:: TEXT EXCERPT

Experience with the Accessibility Package

I downloaded the accessibility.sty style file from Babette Schalitz's website. This file is available under an LPPL license.

Using \usepackage[tagged]{accessibility} in my preamble allowed me you to generate a basic tagged PDF file that passes tests in Adobe Acrobat. However, the package didn't work if I needed to use roman numerals for the first page. This error seems to be because accessibility.sty uses displayed page numbers to build the document tag structure.

Updating the Accessibility Package

To fix the numbering problem I added the count1to package and replaced a few of the \pageref with \count1 in accessibility.sty. I've called this modified file accessibility-meta.sty for now, and posted it to GitHub. The package now seems to compile both articles and reports, and the output shows up as "tagged" in Acrobat.

::::
:: DATA FOR ANALYSIS

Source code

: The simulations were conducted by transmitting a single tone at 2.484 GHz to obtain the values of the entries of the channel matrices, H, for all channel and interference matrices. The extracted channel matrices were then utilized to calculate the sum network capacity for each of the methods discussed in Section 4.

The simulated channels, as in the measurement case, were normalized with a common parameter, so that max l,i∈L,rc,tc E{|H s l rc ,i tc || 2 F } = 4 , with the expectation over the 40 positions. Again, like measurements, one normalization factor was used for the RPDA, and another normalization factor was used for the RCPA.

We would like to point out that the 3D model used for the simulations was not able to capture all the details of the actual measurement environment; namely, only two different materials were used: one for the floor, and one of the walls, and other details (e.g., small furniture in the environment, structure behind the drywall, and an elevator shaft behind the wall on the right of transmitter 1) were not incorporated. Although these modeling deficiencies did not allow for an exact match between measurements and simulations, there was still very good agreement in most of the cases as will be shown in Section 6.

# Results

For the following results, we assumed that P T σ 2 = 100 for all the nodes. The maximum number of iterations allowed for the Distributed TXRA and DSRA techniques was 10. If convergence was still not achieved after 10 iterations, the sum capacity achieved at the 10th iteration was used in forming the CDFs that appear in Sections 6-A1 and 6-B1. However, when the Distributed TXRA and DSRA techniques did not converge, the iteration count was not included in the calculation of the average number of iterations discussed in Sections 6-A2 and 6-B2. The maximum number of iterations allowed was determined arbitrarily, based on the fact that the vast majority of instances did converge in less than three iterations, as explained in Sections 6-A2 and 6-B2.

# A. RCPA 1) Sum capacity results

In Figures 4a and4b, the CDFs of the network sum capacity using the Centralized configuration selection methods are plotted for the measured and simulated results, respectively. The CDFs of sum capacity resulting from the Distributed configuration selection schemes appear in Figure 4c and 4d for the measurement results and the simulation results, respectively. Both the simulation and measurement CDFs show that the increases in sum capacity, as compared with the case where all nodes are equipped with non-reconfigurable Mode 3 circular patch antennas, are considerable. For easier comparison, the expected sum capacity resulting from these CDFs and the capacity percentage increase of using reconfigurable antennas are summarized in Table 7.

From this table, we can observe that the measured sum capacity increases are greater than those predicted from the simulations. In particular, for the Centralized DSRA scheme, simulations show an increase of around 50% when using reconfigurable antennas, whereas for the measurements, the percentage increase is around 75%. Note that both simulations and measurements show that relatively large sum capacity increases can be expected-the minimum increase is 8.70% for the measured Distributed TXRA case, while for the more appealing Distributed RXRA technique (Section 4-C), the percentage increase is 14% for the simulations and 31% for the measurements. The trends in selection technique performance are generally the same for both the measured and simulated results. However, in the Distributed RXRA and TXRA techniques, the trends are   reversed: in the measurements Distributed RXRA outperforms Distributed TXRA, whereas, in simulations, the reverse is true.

::::

ABOUT THIS EXERCISE –
Answer these from the text on the accessibility package:
1. Under what license is the accessibility.sty file available?
2. Which package was added to fix the numbering problem?
3. What name was given to the modified file?

COMPLETED EXERCISE –
1. LPPL
2. count1to
3. accessibility-meta.sty